Children with cochlear implants (CI)

The 22 children with CI were deaf before onset of language. All the children were implanted before 4 years of age. They were matched with the 22 TD children for initial language level using number of words and MLU. Data points for the CI children were hearing ages. All children were recorded between hearing ages 0;5 and 1;11. After this period data collection continued for all 22 children but for varying lengths of time between hearing ages 2;4 and 3;6. Altogether, there are 210 data files, i.e. a total of 315 hours.

Complete transcriptions

Due to the (unexpected) wealth of data it took several years to supply a complete transcription of all child and adult speech. When these corpora were added to TalkBank initially only child speech but not all adult speech had been transcribed. A previous update in 2023 presented complete transcriptions for TD children. With this final update in the year 2026 complete transcriptions for both groups, TD and CI, are presented. Thus, ALL speech has been transcribed, with the exception of a few data points in the CI corpus. This is marked at the beginning of the respective texts.

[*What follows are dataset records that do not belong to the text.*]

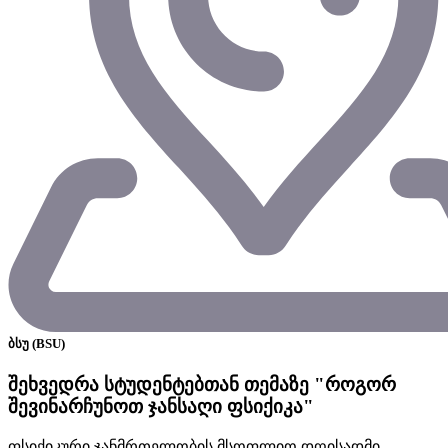
ბსუ (BSU)
შეხვედრა სტუდენტებთან თემაზე "როგორ
შევინარჩუნოთ ჯანსაღი ფსიქიკა"
ფსიქიკური ჯანმრთელობის მსოფლიო დღისადმი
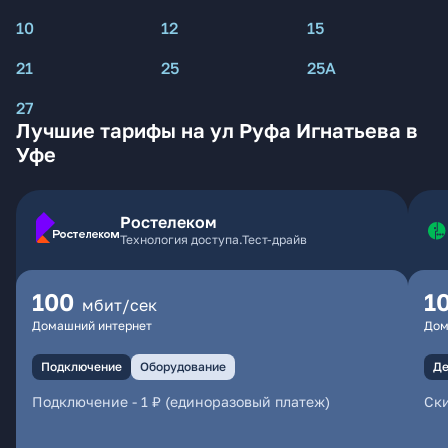
10
12
15
21
25
25А
27
Лучшие тарифы на ул Руфа Игнатьева в
Уфе
Ростелеком
Технология доступа.Тест-драйв
100
1
мбит/сек
Домашний интернет
Дом
Подключение
Оборудование
Де
Подключение
-
1 ₽ (единоразовый платеж)
Ски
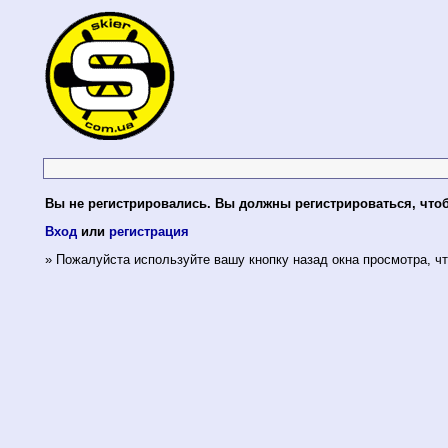
Вы не регистрировались. Вы должны регистрироваться, что
Вход
или
регистрация
» Пожалуйста используйте вашу кнопку назад окна просмотра, чт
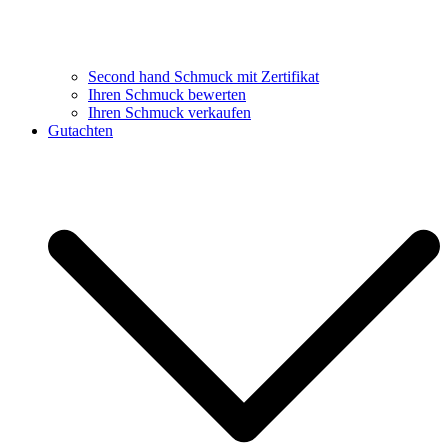
Second hand Schmuck mit Zertifikat
Ihren Schmuck bewerten
Ihren Schmuck verkaufen
Gutachten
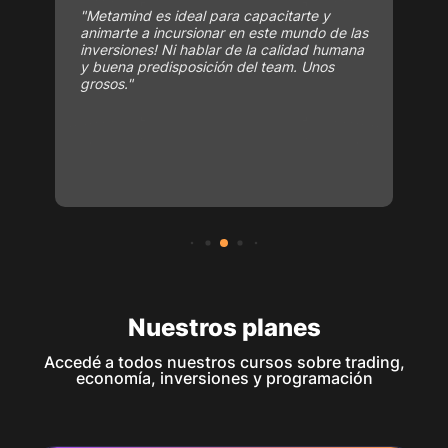
"Metamind es ideal para capacitarte y
animarte a incursionar en este mundo de las
inversiones! Ni hablar de la calidad humana
y buena predisposición del team. Unos
grosos."
Nuestros planes
Accedé a todos nuestros cursos sobre trading,
economía, inversiones y programación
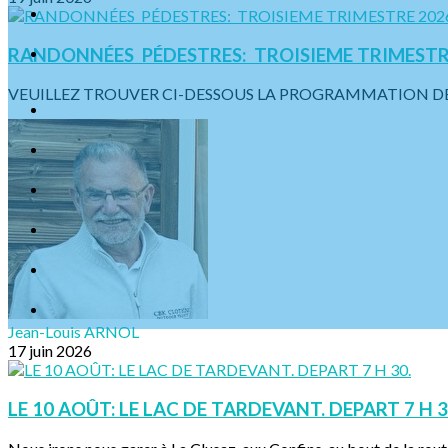
RANDONNÉES PÉDESTRES: TROISIEME TRIMESTR
VEUILLEZ TROUVER CI-DESSOUS LA PROGRAMMATION DES S
Jean-Louis ARNOL
17 juin 2026
LE 10 AOÛT: LE LAC DE TARDEVANT. DEPART 7 H 3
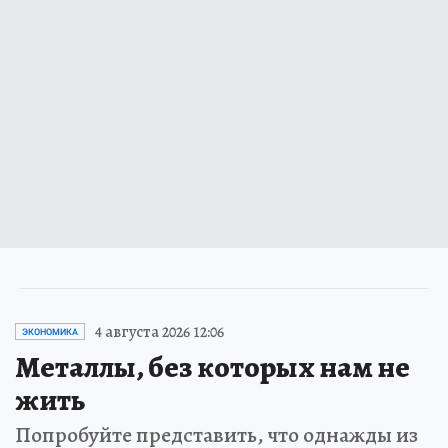
4 августа 2026 12:06
ЭКОНОМИКА
Металлы, без которых нам не
жить
Попробуйте представить, что однажды из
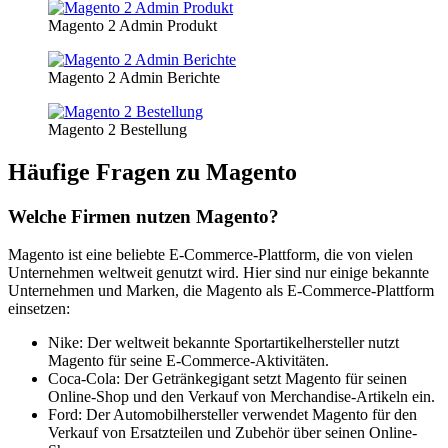
Magento 2 Admin Produkt
Magento 2 Admin Berichte
Magento 2 Bestellung
Häufige Fragen zu Magento
Welche Firmen nutzen Magento?
Magento ist eine beliebte E-Commerce-Plattform, die von vielen
Unternehmen weltweit genutzt wird. Hier sind nur einige bekannte
Unternehmen und Marken, die Magento als E-Commerce-Plattform
einsetzen:
Nike: Der weltweit bekannte Sportartikelhersteller nutzt
Magento für seine E-Commerce-Aktivitäten.
Coca-Cola: Der Getränkegigant setzt Magento für seinen
Online-Shop und den Verkauf von Merchandise-Artikeln ein.
Ford: Der Automobilhersteller verwendet Magento für den
Verkauf von Ersatzteilen und Zubehör über seinen Online-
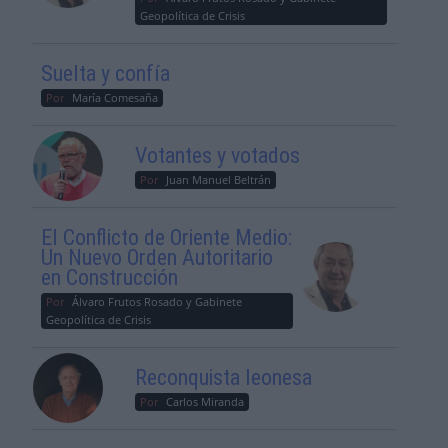
Geopolítica de Crisis
Suelta y confía
Por
María Comesaña
Votantes y votados
Por
Juan Manuel Beltrán
El Conflicto de Oriente Medio:
Un Nuevo Orden Autoritario
en Construcción
Por
Álvaro Frutos Rosado y Gabinete
Geopolítica de Crisis
Reconquista leonesa
Por
Carlos Miranda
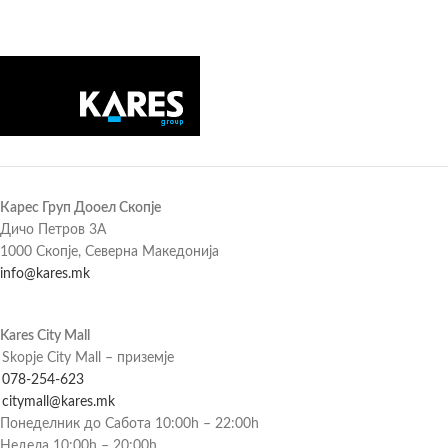
Карес Груп Дооел Скопје
Дичо Петров 3А
1000 Скопје, Северна Македонија
info@kares.mk
Kares City Mall
Skopje City Mall – приземје
078-254-623
citymall@kares.mk
Понеделник до Сабота 10:00h – 22:00h
Недела 10:00h – 20:00h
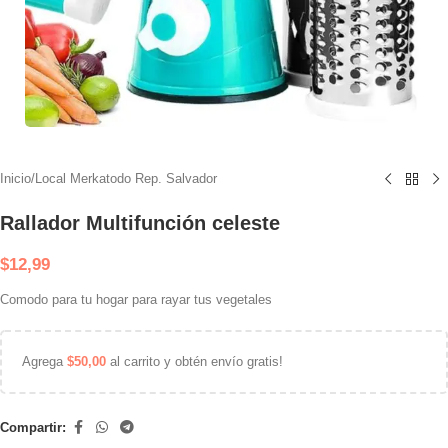
Inicio
/
Local Merkatodo Rep. Salvador
Rallador Multifunción celeste
$
12,99
Comodo para tu hogar para rayar tus vegetales
Agrega
$
50,00
al carrito y obtén envío gratis!
Compartir:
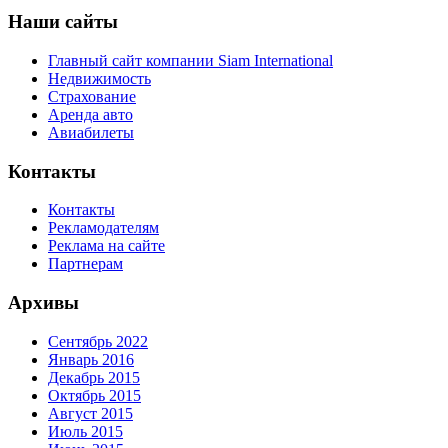
Наши сайты
Главный сайт компании Siam International
Недвижимость
Страхование
Аренда авто
Авиабилеты
Контакты
Контакты
Рекламодателям
Реклама на сайте
Партнерам
Архивы
Сентябрь 2022
Январь 2016
Декабрь 2015
Октябрь 2015
Август 2015
Июль 2015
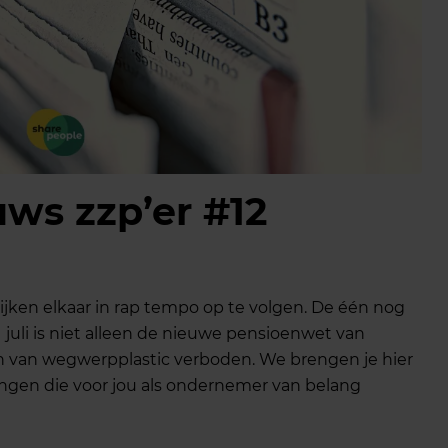
uws zzp’er #12
jken elkaar in rap tempo op te volgen. De één nog
 juli is niet alleen de nieuwe pensioenwet van
en van wegwerpplastic verboden. We brengen je hier
ingen die voor jou als ondernemer van belang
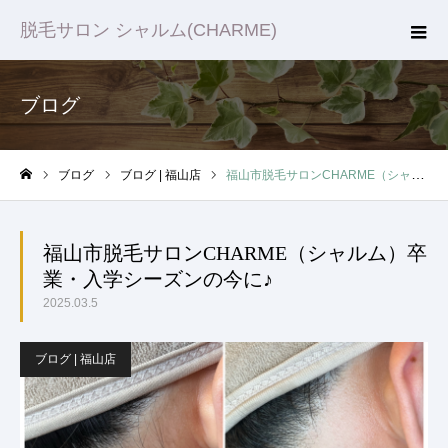
脱毛サロン シャルム(CHARME)
ブログ
ブログ
ブログ | 福山店
福山市脱毛サロンCHARME（シャルム）卒業・入学シーズンの今に♪
ホーム
福山市脱毛サロンCHARME（シャルム）卒
業・入学シーズンの今に♪
2025.03.5
ブログ | 福山店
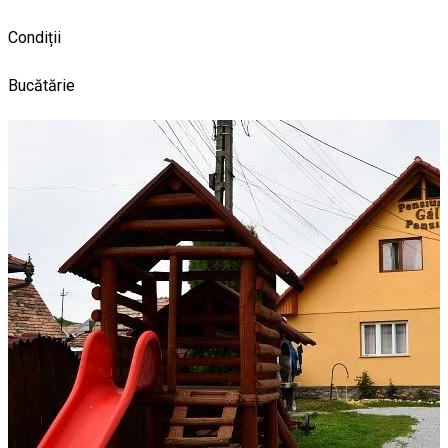
Condiții
Bucătărie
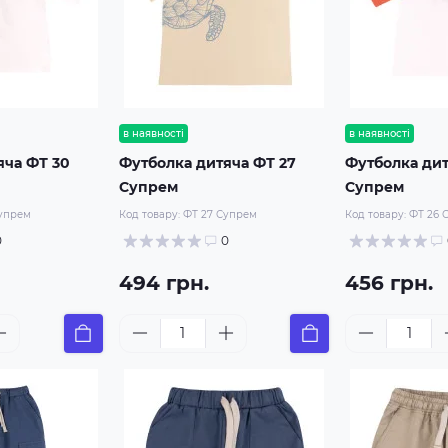
в наявності
в наявності
яча ФТ 30
Футболка дитяча ФТ 27
Футболка дит
Супрем
Супрем
Супрем
Код товару:
ФТ 27 Супрем
Код товару:
ФТ 26 
0
0
494 грн.
456 грн.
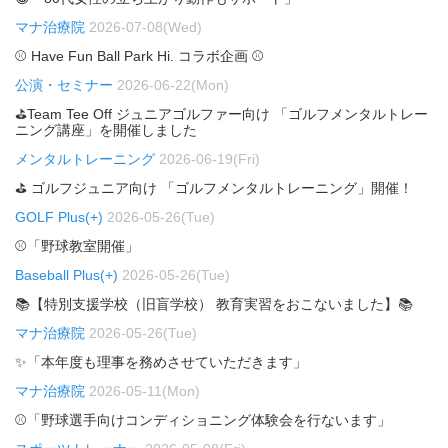
マナ治療院
2026-07-08(Wed)
⚾ Have Fun Ball Park Hi. コラボ企画 ⚾
公演・セミナー
2026-06-22(Mon)
⛳Team Tee Off ジュニアゴルファー向け 「ゴルフメンタルトレー
ニング講座」を開催しました
メンタルトレーニング
2026-06-19(Fri)
⛳ ゴルフジュニア向け 「ゴルフメンタルトレーニング」開催！
GOLF Plus(+)
2026-05-26(Tue)
⚾「野球教室開催」
Baseball Plus(+)
2026-05-26(Tue)
📚【特別支援学校（旧盲学校） 教育実習をおこないました】📚
マナ治療院
2026-05-26(Tue)
✨「本年度も理事を務めさせていただきます」
マナ治療院
2026-05-11(Mon)
⚾「野球選手向けコンディショニング体験会を行ないます」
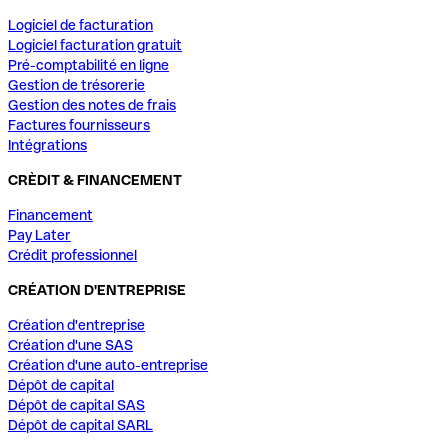
Logiciel de facturation
Logiciel facturation gratuit
Pré-comptabilité en ligne
Gestion de trésorerie
Gestion des notes de frais
Factures fournisseurs
Intégrations
CRÈDIT & FINANCEMENT
Financement
Pay Later
Crédit professionnel
CRÉATION D'ENTREPRISE
Création d'entreprise
Création d'une SAS
Création d'une auto-entreprise
Dépôt de capital
Dépôt de capital SAS
Dépôt de capital SARL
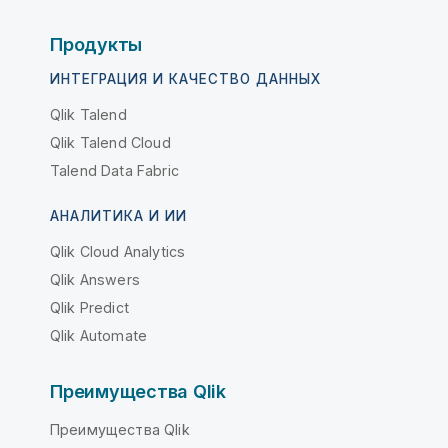
Продукты
ИНТЕГРАЦИЯ И КАЧЕСТВО ДАННЫХ
Qlik Talend
Qlik Talend Cloud
Talend Data Fabric
АНАЛИТИКА И ИИ
Qlik Cloud Analytics
Qlik Answers
Qlik Predict
Qlik Automate
Преимущества Qlik
Преимущества Qlik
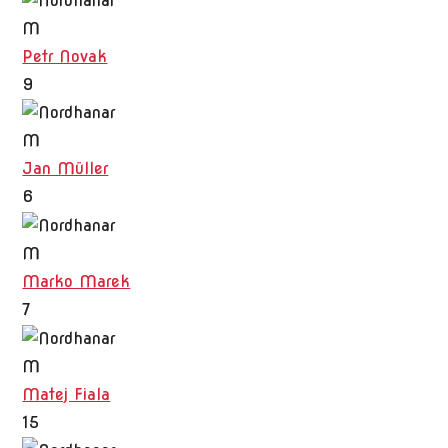
M
Petr Novak
9
M
Jan Müller
6
M
Marko Marek
7
M
Matej Fiala
15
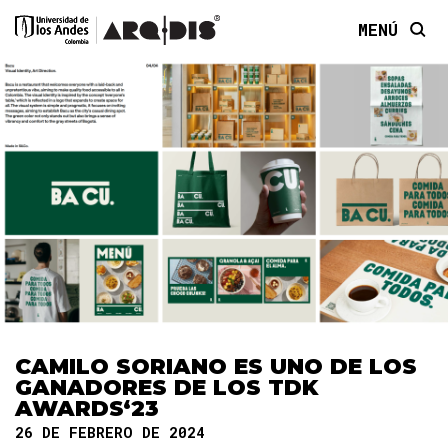
MENÚ
CAMILO SORIANO ES UNO DE LOS
GANADORES DE LOS TDK
AWARDS‘23
26 DE FEBRERO DE 2024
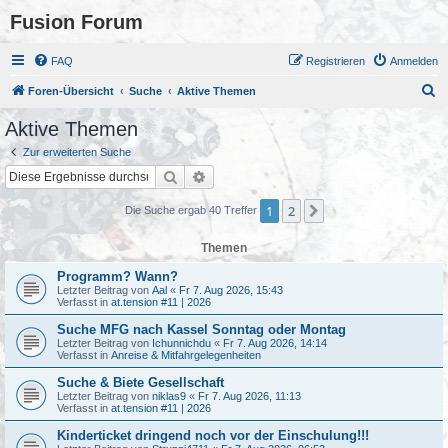
Fusion Forum
FAQ
Registrieren
Anmelden
S
Foren-Übersicht
Suche
Aktive Themen
u
Aktive Themen
c
Zur erweiterten Suche
h
Suche
Erweiterte Suche
e
1
2
Nächste
Die Suche ergab 40 Treffer
Themen
Programm? Wann?
Letzter Beitrag von
Aal
«
Fr 7. Aug 2026, 15:43
Verfasst in
at.tension #11 | 2026
Suche MFG nach Kassel Sonntag oder Montag
Letzter Beitrag von
Ichunnichdu
«
Fr 7. Aug 2026, 14:14
Verfasst in
Anreise & Mitfahrgelegenheiten
Suche & Biete Gesellschaft
Letzter Beitrag von
niklas9
«
Fr 7. Aug 2026, 11:13
Verfasst in
at.tension #11 | 2026
Kinderticket dringend noch vor der Einschulung!!!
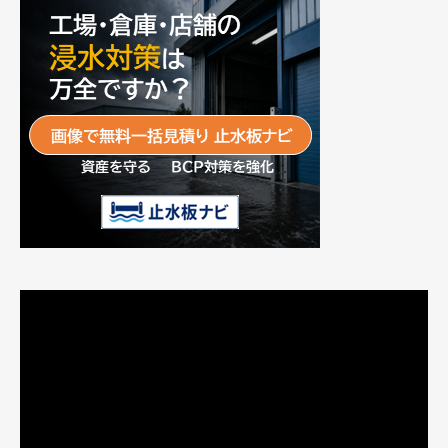
動
画
プ
レ
ー
ヤ
ー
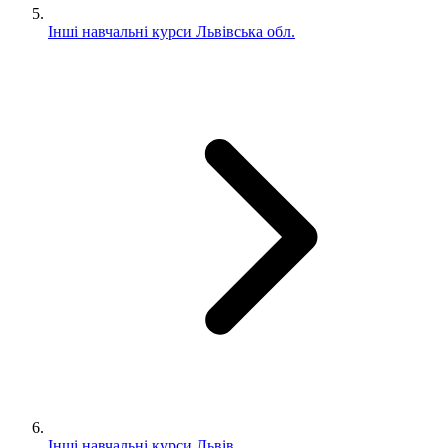
Інші навчальні курси Львівська обл.
Інші навчальні курси Львiв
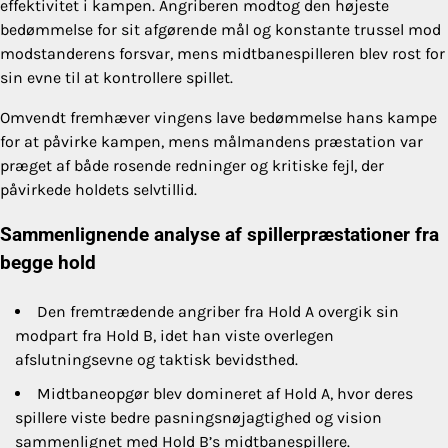
effektivitet i kampen. Angriberen modtog den højeste
bedømmelse for sit afgørende mål og konstante trussel mod
modstanderens forsvar, mens midtbanespilleren blev rost for
sin evne til at kontrollere spillet.
Omvendt fremhæver vingens lave bedømmelse hans kampe
for at påvirke kampen, mens målmandens præstation var
præget af både rosende redninger og kritiske fejl, der
påvirkede holdets selvtillid.
Sammenlignende analyse af spillerpræstationer fra
begge hold
Den fremtrædende angriber fra Hold A overgik sin
modpart fra Hold B, idet han viste overlegen
afslutningsevne og taktisk bevidsthed.
Midtbaneopgør blev domineret af Hold A, hvor deres
spillere viste bedre pasningsnøjagtighed og vision
sammenlignet med Hold B’s midtbanespillere.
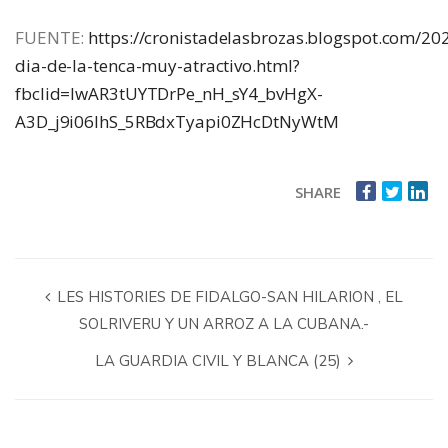
FUENTE:
https://cronistadelasbrozas.blogspot.com/20
dia-de-la-tenca-muy-atractivo.html?
fbclid=IwAR3tUYTDrPe_nH_sY4_bvHgX-
A3D_j9i06lhS_5RBdxTyapi0ZHcDtNyWtM
SHARE
LES HISTORIES DE FIDALGO-SAN HILARION , EL
SOLRIVERU Y UN ARROZ A LA CUBANA.-
LA GUARDIA CIVIL Y BLANCA (25)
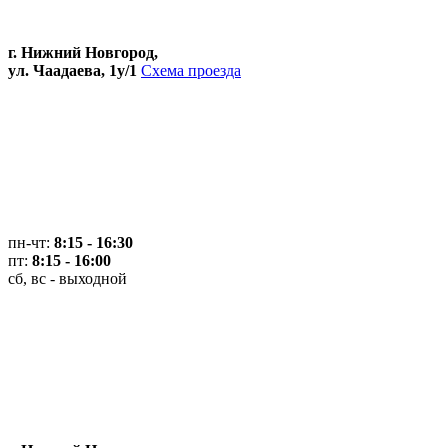
г. Нижний Новгород,
ул. Чаадаева, 1у/1
Схема проезда
пн-чт:
8:15 - 16:30
пт:
8:15 - 16:00
сб, вс - выходной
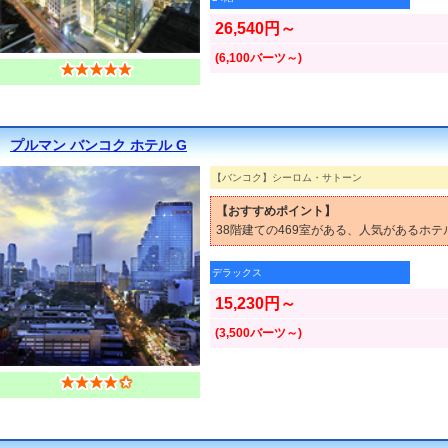
26,540円～
(6,100バーツ～)
プルマン バンコク ホテル G
【バンコク】シーロム・サトーン
【おすすめポイント】
38階建ての469室がある、人気があるホテ
デラックス
15,230円～
(3,500バーツ～)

Audio files are available for the majority of files and have been linked. Technical problems and missing recordings Some of the early audio files are not available. This is mainly due to the digital recording equipment not being available to us at the start of data collection for the research project. However, technical problems also occurred and led to some loss of audios.

Acknowledgements

The research was funded by Deutsche Forschungsgemeinschaft (DFG) (German Research Foundation) grants Sz 41/5-1 and Sz 41/5-2. The University of Oldenburg invested considerably in making building structures child-safe and suitable.